« Crois-moi, des trésors, à notre époque, ça n’existe plus ... »
1943, rien ne va plus. Entre censure et dépression, Hergé esquisse le douzième album de Tintin, un héros dont il commence à être fatigué (avoue-t-il dans son courrier de l’époque). Bien sûr, l’auteur a promis de faire repartir ses personnages à l’aventure, c’est juré noir sur blanc dans la dernière case du Secret de la Licorne. Mais décidément, Hergé n’y croit plus vraiment : la douzième aventure de Tintin sera une non-aventure.

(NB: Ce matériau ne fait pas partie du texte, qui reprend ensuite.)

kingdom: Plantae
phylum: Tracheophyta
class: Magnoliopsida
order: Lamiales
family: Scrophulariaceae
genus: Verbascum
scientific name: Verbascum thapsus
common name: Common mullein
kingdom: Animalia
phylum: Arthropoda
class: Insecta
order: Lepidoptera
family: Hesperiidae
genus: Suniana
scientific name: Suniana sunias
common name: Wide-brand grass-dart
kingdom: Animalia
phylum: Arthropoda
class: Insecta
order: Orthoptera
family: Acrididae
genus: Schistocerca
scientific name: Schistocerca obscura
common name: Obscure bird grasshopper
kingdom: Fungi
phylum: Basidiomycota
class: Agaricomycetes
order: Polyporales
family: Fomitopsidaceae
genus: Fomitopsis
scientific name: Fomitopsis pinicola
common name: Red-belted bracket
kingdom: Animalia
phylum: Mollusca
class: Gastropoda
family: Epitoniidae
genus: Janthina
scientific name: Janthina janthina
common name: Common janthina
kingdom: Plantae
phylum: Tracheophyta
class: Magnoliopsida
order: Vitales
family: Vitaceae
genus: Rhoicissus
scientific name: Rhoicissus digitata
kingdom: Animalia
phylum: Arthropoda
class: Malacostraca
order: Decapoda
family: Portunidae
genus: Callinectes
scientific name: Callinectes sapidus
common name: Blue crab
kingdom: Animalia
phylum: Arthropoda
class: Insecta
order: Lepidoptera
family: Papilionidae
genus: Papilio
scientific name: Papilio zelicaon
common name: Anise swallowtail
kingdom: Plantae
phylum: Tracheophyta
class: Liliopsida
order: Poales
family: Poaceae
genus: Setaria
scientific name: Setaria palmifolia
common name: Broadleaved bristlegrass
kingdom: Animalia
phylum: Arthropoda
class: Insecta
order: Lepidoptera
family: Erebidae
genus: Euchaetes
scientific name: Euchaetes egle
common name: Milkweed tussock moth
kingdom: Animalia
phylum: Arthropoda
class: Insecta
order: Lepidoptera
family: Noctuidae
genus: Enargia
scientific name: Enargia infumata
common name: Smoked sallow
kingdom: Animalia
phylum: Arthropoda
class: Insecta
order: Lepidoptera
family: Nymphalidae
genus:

Exit le décor bruxellois de l’album précédent, Tintin reprend le grand large ! Sûrement grisé par l’ambiance qu’il a créée dans L’Etoile Mystérieuse, Hergé reprend le navire Sirius et y loge, en plus de Tintin et du Capitaine Haddock, les deux Dupondt, plus le Professeur Tournesol. Autant dire que Hergé a un humour assez caustique : avec un alcoolique coléreux, un savant complètement bouché, et deux policiers rigoureusement inutiles, Tintin est entouré de la pire équipe de bras cassés pour retrouver son trésor. Ajoutons que le prétexte de l’arrivée des Dupondt, c’est la menace d’un ennemi qui ne sera en fait pas là, et on comprend que Hergé se moque de tout lorsqu’il gribouille ce faux récit d’aventure !
Ce douzième album, vu de l’extérieur, est hilarant : dans la veine du précédent, c’est une avalanche de chutes en tout genre, de personnages qui tombent, qui trébuchent, qui se cognent. Entre Haddock bombardé de noix de cocos et les Dupondt aux prises avec un petit crabe (une lutte épique, au bas mot), Le Trésor de Rackham le Rouge marque l’aboutissement de l’humour chez Hergé : il maîtrise désormais tous les ressorts comiques de ses personnages et de leurs aventures.
Mais si on creuse un peu, ce douzième album révèle un fond beaucoup plus sombre, où l’on rit noir : c’est une aventure presque complètement inutile. Une intrigue absurde, sans aucun ennemi, puisque Maxime Loiseau ne se montrera jamais : d’ailleurs, le seul coup de feu tiré contre nos héros dans cet album-ci, c’est lorsqu’une bande de singes joue avec une carabine... Même s’il partage la même ambiance maritime, cet album est le contre-pied total de L’Etoile Mystérieuse : cela ne sert à rien de s’embarquer pour le bout du monde, il n’y a rien à découvrir là-bas. Pied de nez magistral, Hergé place dès le début un drôle de vieux bonhomme qui prédit à Haddock que l’aventure n’aura aucun sens.
Pas de doute, Hergé avait des idées noires lorsqu’il a composé ce douzième album : les relations entre les personnages le confirment. Si nos héros n’ont plus besoin de méchant auquel s’opposer dans cette aventure, c’est qu’ils n’arrivent déjà pas à s’entendre entre eux. Haddock hurle contre Tournesol qui ne comprend jamais rien, et Tournesol est furieux contre Haddock qui lui cache des choses. Même les Dupondt s’entredéchirent pour une couverture et un oreiller. Au milieu de tout cela, Tintin, la figure neutre et parfaite, est de plus en plus absent, il est un simple spectateur muet dans de nombreuses vignettes.
Cynisme rampant, impossibilité à communiquer, et parodie des grands romans d’aventure façon Jules Verne : ce tome 12 rappelle le théâtre de l’absurde qui commence à s’imposer dans l’Europe de la fin de la guerre. Un album écrit en temps de crise, par un auteur lui-même en crise.